Other key U.S. data this week include the ISM manufacturing purchasing managers’ index on Monday, the ISM non-manufacturing PMI and factory orders on Wednesday, as well as initial and continuing claims for jobless benefits on Thursday.
In addition to economic data, investors are bracing for interest rate decisions from the European central bank, the reserve bank of Australia and the bank of Canada this week.
In addition, investors need to be concerned about whether infection rates will increase as economies continue to reopen following the novel coronavirus blockade.
In a speech Friday, fed chairman colin Powell said a surge in coronavirus infections in the United States could derail the economy’s recovery from the deep recession triggered by the pandemic, but he reiterated the central bank’s commitment to continue taking action to combat the crisis.
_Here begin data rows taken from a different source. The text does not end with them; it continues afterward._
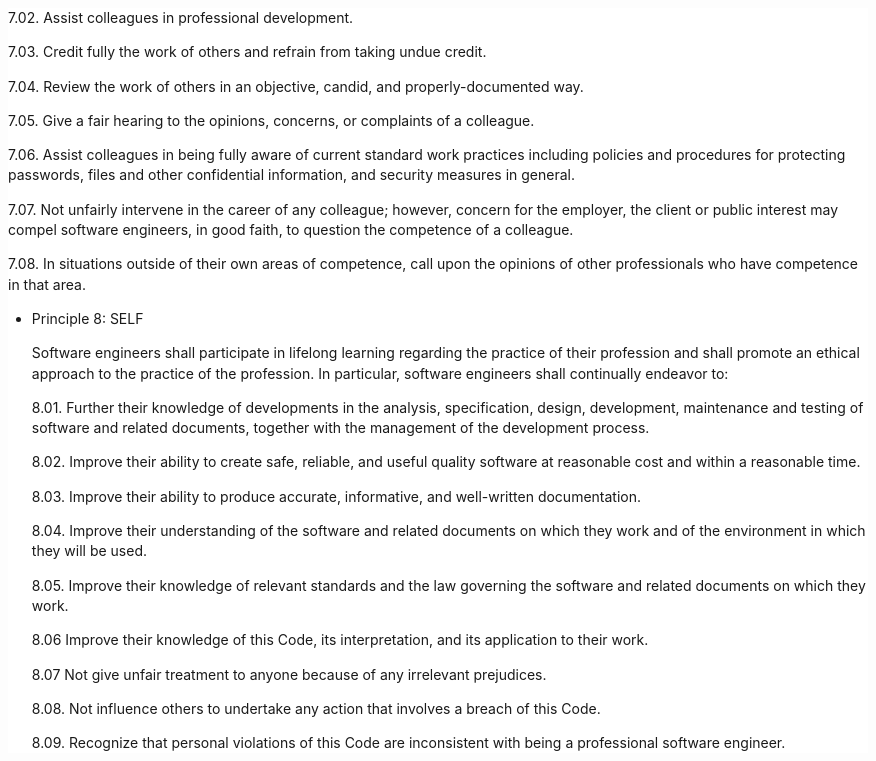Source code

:   7.02. Assist colleagues in professional development.

  7.03. Credit fully the work of others and refrain from taking undue
  credit.

  7.04. Review the work of others in an objective, candid, and
  properly-documented way.

  7.05. Give a fair hearing to the opinions, concerns, or complaints of
  a colleague.

  7.06. Assist colleagues in being fully aware of current standard work
  practices including policies and procedures for protecting passwords,
  files and other confidential information, and security measures in
  general.

  7.07. Not unfairly intervene in the career of any colleague; however,
  concern for the employer, the client or public interest may compel
  software engineers, in good faith, to question the competence of a
  colleague.

  7.08. In situations outside of their own areas of competence, call
  upon the opinions of other professionals who have competence in that
  area.



- Principle 8: SELF

  Software engineers shall participate in lifelong learning regarding
  the practice of their profession and shall promote an ethical approach
  to the practice of the profession. In particular, software engineers
  shall continually endeavor to:

  8.01. Further their knowledge of developments in the analysis,
  specification, design, development, maintenance and testing of
  software and related documents, together with the management of the
  development process.

  8.02. Improve their ability to create safe, reliable, and useful
  quality software at reasonable cost and within a reasonable time.

  8.03. Improve their ability to produce accurate, informative, and
  well-written documentation.

  8.04. Improve their understanding of the software and related
  documents on which they work and of the environment in which they will
  be used.

  8.05. Improve their knowledge of relevant standards and the law
  governing the software and related documents on which they work.

  8.06 Improve their knowledge of this Code, its interpretation, and its
  application to their work.

  8.07 Not give unfair treatment to anyone because of any irrelevant
  prejudices.

  8.08. Not influence others to undertake any action that involves a
  breach of this Code.

  8.09. Recognize that personal violations of this Code are inconsistent
  with being a professional software engineer.
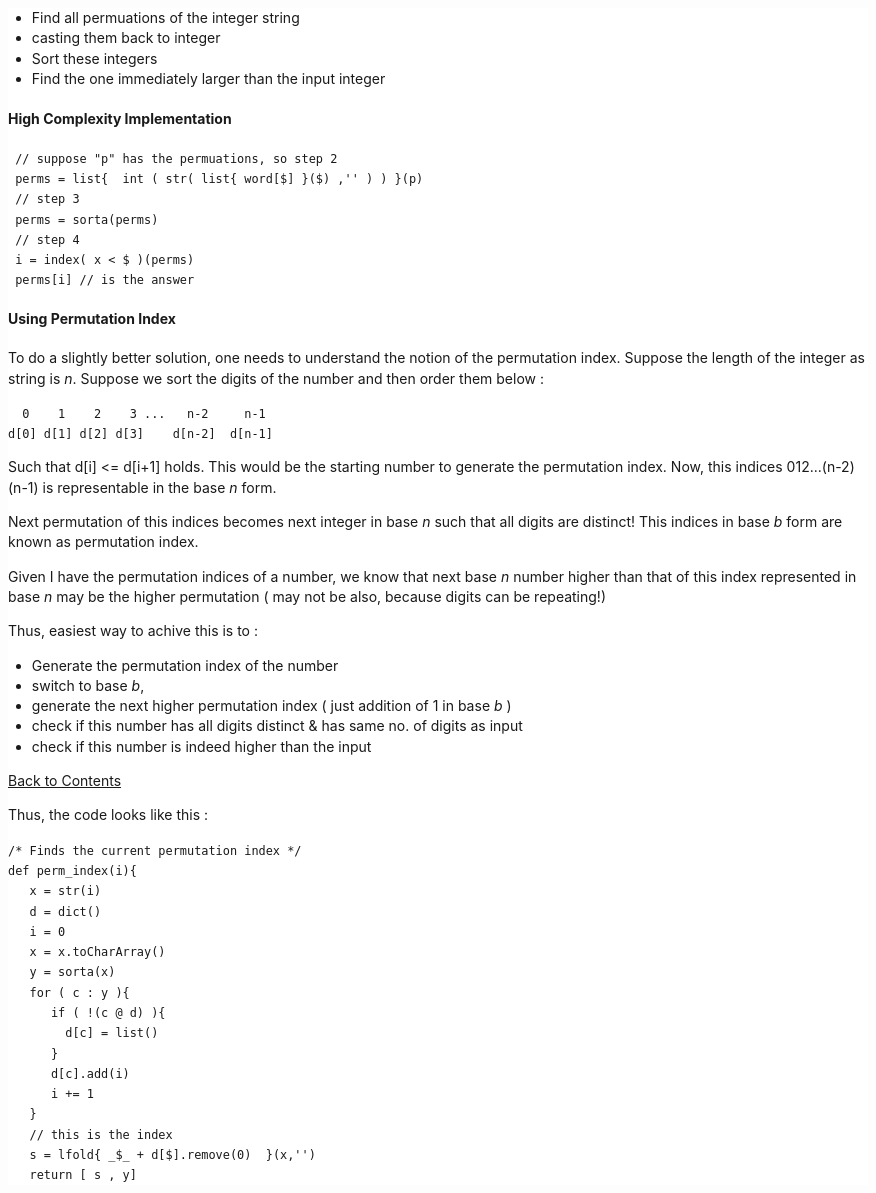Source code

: * Find all permuations of the integer string
* casting them back to integer 
* Sort these integers
* Find the one immediately larger than the input integer

#### High Complexity Implementation

     // suppose "p" has the permuations, so step 2
     perms = list{  int ( str( list{ word[$] }($) ,'' ) ) }(p)
     // step 3
     perms = sorta(perms)
     // step 4
     i = index( x < $ )(perms)
     perms[i] // is the answer

#### Using Permutation Index

To do a slightly better  solution, one needs to understand 
the notion of the permutation index.
Suppose the length of the integer as string is *n*.
Suppose we sort the digits of the number and then 
order them below :

      0    1    2    3 ...   n-2     n-1 
    d[0] d[1] d[2] d[3]    d[n-2]  d[n-1] 

Such that d[i] <= d[i+1] holds. 
This would be the starting number to generate the permutation index.
Now, this indices 012...(n-2)(n-1) is representable in the 
base *n* form.

Next permutation of this indices becomes next integer in base *n* such 
that all digits are distinct! 
This indices in base *b* form are known as permutation index.

Given I have the permutation indices of a number, 
we know that next base *n* number higher than that of this index
represented in base *n* may be the higher permutation ( may not be also, 
because digits can be repeating!)

Thus, easiest way to achive this is to :
 
 * Generate the permutation index of the number  
 * switch to base *b*, 
 * generate the next higher permutation index ( just addition of 1 in base *b* ) 
 * check if this number has all digits distinct & has same no. of digits as input
 * check if this number is indeed higher than the input

[Back to Contents](#contents)

Thus, the code looks like this :

    /* Finds the current permutation index */
    def perm_index(i){
       x = str(i)
       d = dict()
       i = 0 
       x = x.toCharArray()
       y = sorta(x)
       for ( c : y ){
          if ( !(c @ d) ){
            d[c] = list()
          }
          d[c].add(i)
          i += 1
       }
       // this is the index
       s = lfold{ _$_ + d[$].remove(0)  }(x,'')
       return [ s , y]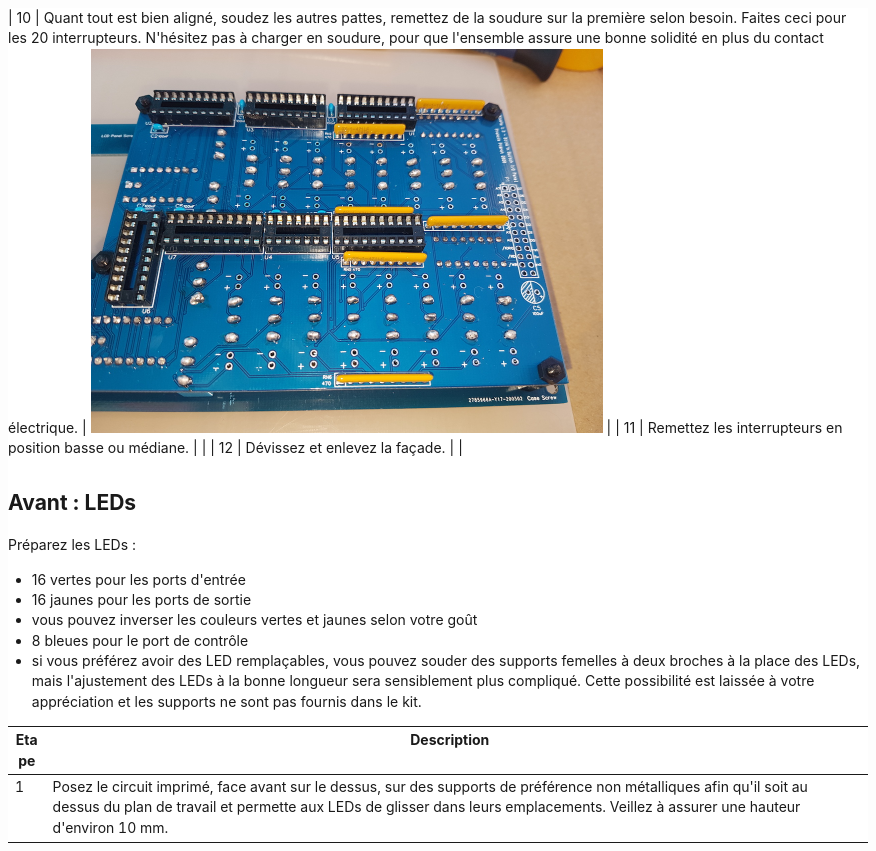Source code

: | 10 | Quant tout est bien aligné, soudez les autres pattes, remettez de la soudure sur la première selon besoin. Faites ceci pour les 20 interrupteurs. N'hésitez pas à charger en soudure, pour que l'ensemble assure une bonne solidité en plus du contact électrique. | <img src="pictures/064.jpg" style="zoom:50%;" />             |
| 11 | Remettez les interrupteurs en position basse ou médiane.     |                                                              |
| 12 | Dévissez et enlevez la façade.                               |                                                              |

## Avant : LEDs<A id="a25"></A>

Préparez les LEDs :

* 16 vertes pour les ports d'entrée
* 16 jaunes pour les ports de sortie
* vous pouvez inverser les couleurs vertes et jaunes selon votre goût
* 8 bleues pour le port de contrôle
* si vous préférez avoir des LED remplaçables, vous pouvez souder des supports femelles à deux broches à la place des LEDs, mais l'ajustement des LEDs à la bonne longueur sera sensiblement plus compliqué. Cette possibilité est laissée à votre appréciation et les supports ne sont pas fournis dans le kit.

| Etape | Description                                                  |                                                  |
| ----- | ------------------------------------------------------------ | -----------------------------------------------------------: |
| 1      | Posez le circuit imprimé, face avant sur le dessus, sur des supports de préférence non métalliques afin qu'il soit au dessus du plan de travail et permette aux LEDs de glisser dans leurs emplacements. Veillez à assurer une hauteur d'environ 10 mm. |                                                              |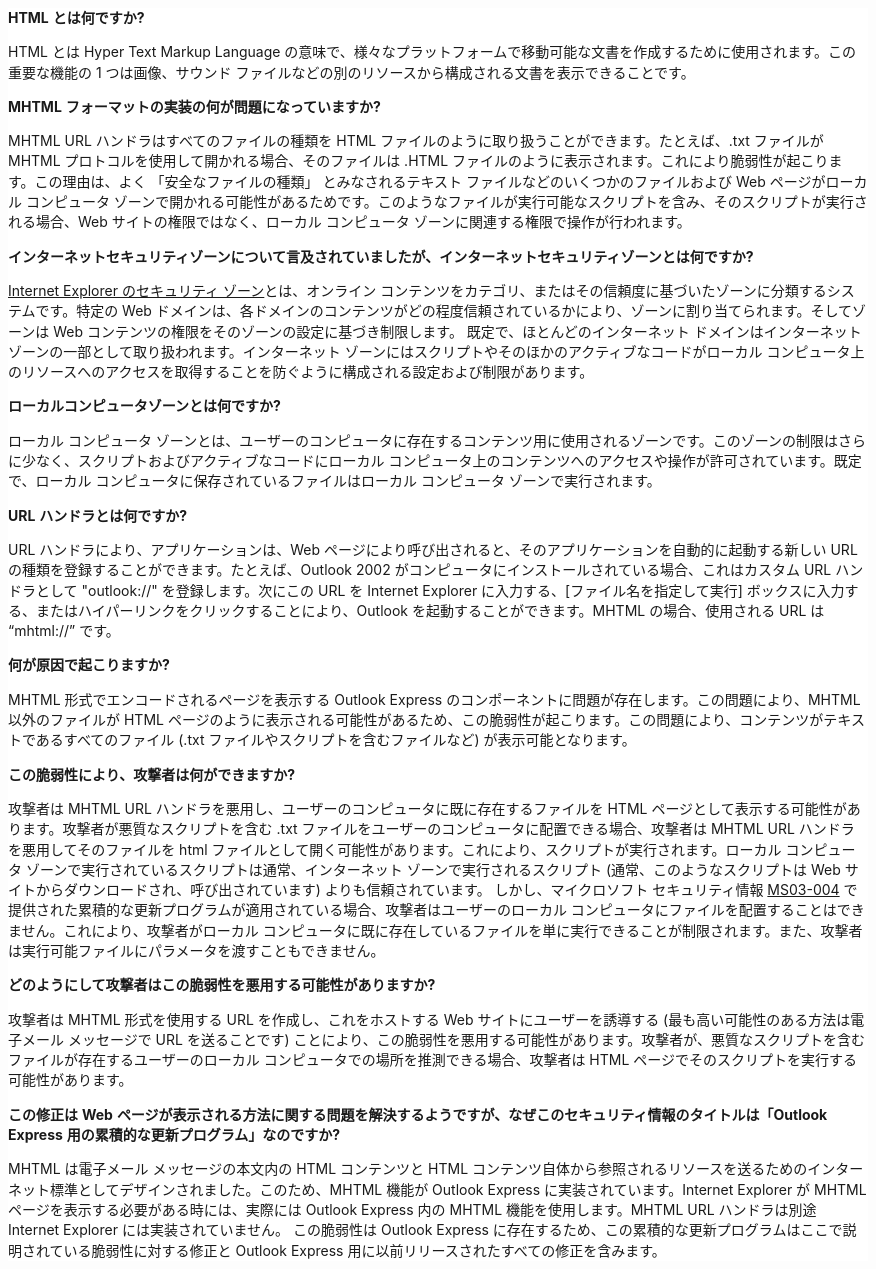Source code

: **HTML** **とは何ですか?**  

HTML とは Hyper Text Markup Language の意味で、様々なプラットフォームで移動可能な文書を作成するために使用されます。この重要な機能の 1 つは画像、サウンド ファイルなどの別のリソースから構成される文書を表示できることです。

**MHTML** **フォーマットの実装の何が問題になっていますか?**  

MHTML URL ハンドラはすべてのファイルの種類を HTML ファイルのように取り扱うことができます。たとえば、.txt ファイルが MHTML プロトコルを使用して開かれる場合、そのファイルは .HTML ファイルのように表示されます。これにより脆弱性が起こります。この理由は、よく 「安全なファイルの種類」 とみなされるテキスト ファイルなどのいくつかのファイルおよび Web ページがローカル コンピュータ ゾーンで開かれる可能性があるためです。このようなファイルが実行可能なスクリプトを含み、そのスクリプトが実行される場合、Web サイトの権限ではなく、ローカル コンピュータ ゾーンに関連する権限で操作が行われます。

**インターネットセキュリティゾーンについて言及されていましたが、インターネットセキュリティゾーンとは何ですか?**  

[Internet Explorer のセキュリティ ゾーン](http://support.microsoft.com/kb/174360)とは、オンライン コンテンツをカテゴリ、またはその信頼度に基づいたゾーンに分類するシステムです。特定の Web ドメインは、各ドメインのコンテンツがどの程度信頼されているかにより、ゾーンに割り当てられます。そしてゾーンは Web コンテンツの権限をそのゾーンの設定に基づき制限します。
既定で、ほとんどのインターネット ドメインはインターネット ゾーンの一部として取り扱われます。インターネット ゾーンにはスクリプトやそのほかのアクティブなコードがローカル コンピュータ上のリソースへのアクセスを取得することを防ぐように構成される設定および制限があります。

**ローカルコンピュータゾーンとは何ですか?**  

ローカル コンピュータ ゾーンとは、ユーザーのコンピュータに存在するコンテンツ用に使用されるゾーンです。このゾーンの制限はさらに少なく、スクリプトおよびアクティブなコードにローカル コンピュータ上のコンテンツへのアクセスや操作が許可されています。既定で、ローカル コンピュータに保存されているファイルはローカル コンピュータ ゾーンで実行されます。

**URL** **ハンドラとは何ですか?**  

URL ハンドラにより、アプリケーションは、Web ページにより呼び出されると、そのアプリケーションを自動的に起動する新しい URL の種類を登録することができます。たとえば、Outlook 2002 がコンピュータにインストールされている場合、これはカスタム URL ハンドラとして "outlook://" を登録します。次にこの URL を Internet Explorer に入力する、\[ファイル名を指定して実行\] ボックスに入力する、またはハイパーリンクをクリックすることにより、Outlook を起動することができます。MHTML の場合、使用される URL は “mhtml://” です。

**何が原因で起こりますか?**  

MHTML 形式でエンコードされるページを表示する Outlook Express のコンポーネントに問題が存在します。この問題により、MHTML 以外のファイルが HTML ページのように表示される可能性があるため、この脆弱性が起こります。この問題により、コンテンツがテキストであるすべてのファイル (.txt ファイルやスクリプトを含むファイルなど) が表示可能となります。

**この脆弱性により、攻撃者は何ができますか?**  

攻撃者は MHTML URL ハンドラを悪用し、ユーザーのコンピュータに既に存在するファイルを HTML ページとして表示する可能性があります。攻撃者が悪質なスクリプトを含む .txt ファイルをユーザーのコンピュータに配置できる場合、攻撃者は MHTML URL ハンドラを悪用してそのファイルを html ファイルとして開く可能性があります。これにより、スクリプトが実行されます。ローカル コンピュータ ゾーンで実行されているスクリプトは通常、インターネット ゾーンで実行されるスクリプト (通常、このようなスクリプトは Web サイトからダウンロードされ、呼び出されています) よりも信頼されています。
しかし、マイクロソフト セキュリティ情報 [MS03-004](http://technet.microsoft.com/security/bulletin/ms03-004) で提供された累積的な更新プログラムが適用されている場合、攻撃者はユーザーのローカル コンピュータにファイルを配置することはできません。これにより、攻撃者がローカル コンピュータに既に存在しているファイルを単に実行できることが制限されます。また、攻撃者は実行可能ファイルにパラメータを渡すこともできません。

**どのようにして攻撃者はこの脆弱性を悪用する可能性がありますか?**  

攻撃者は MHTML 形式を使用する URL を作成し、これをホストする Web サイトにユーザーを誘導する (最も高い可能性のある方法は電子メール メッセージで URL を送ることです) ことにより、この脆弱性を悪用する可能性があります。攻撃者が、悪質なスクリプトを含むファイルが存在するユーザーのローカル コンピュータでの場所を推測できる場合、攻撃者は HTML ページでそのスクリプトを実行する可能性があります。

**この修正は** **Web** **ページが表示される方法に関する問題を解決するようですが、なぜこのセキュリティ情報のタイトルは「Outlook Express** **用の累積的な更新プログラム」なのですか?**  

MHTML は電子メール メッセージの本文内の HTML コンテンツと HTML コンテンツ自体から参照されるリソースを送るためのインターネット標準としてデザインされました。このため、MHTML 機能が Outlook Express に実装されています。Internet Explorer が MHTML ページを表示する必要がある時には、実際には Outlook Express 内の MHTML 機能を使用します。MHTML URL ハンドラは別途 Internet Explorer には実装されていません。
この脆弱性は Outlook Express に存在するため、この累積的な更新プログラムはここで説明されている脆弱性に対する修正と Outlook Express 用に以前リリースされたすべての修正を含みます。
It was Mr. Powell’s last public remarks before the fed’s June 9-10 policy meeting.
Standard chartered bank believes that if the fed does adopt a negative interest rate policy, then it needs to adopt a very large negative interest rate. Once the us federal reserve’s benchmark interest rate falls below zero, it needs to fall between minus 50 basis points and minus 100 basis points. In that case, gold would hit an all-time high.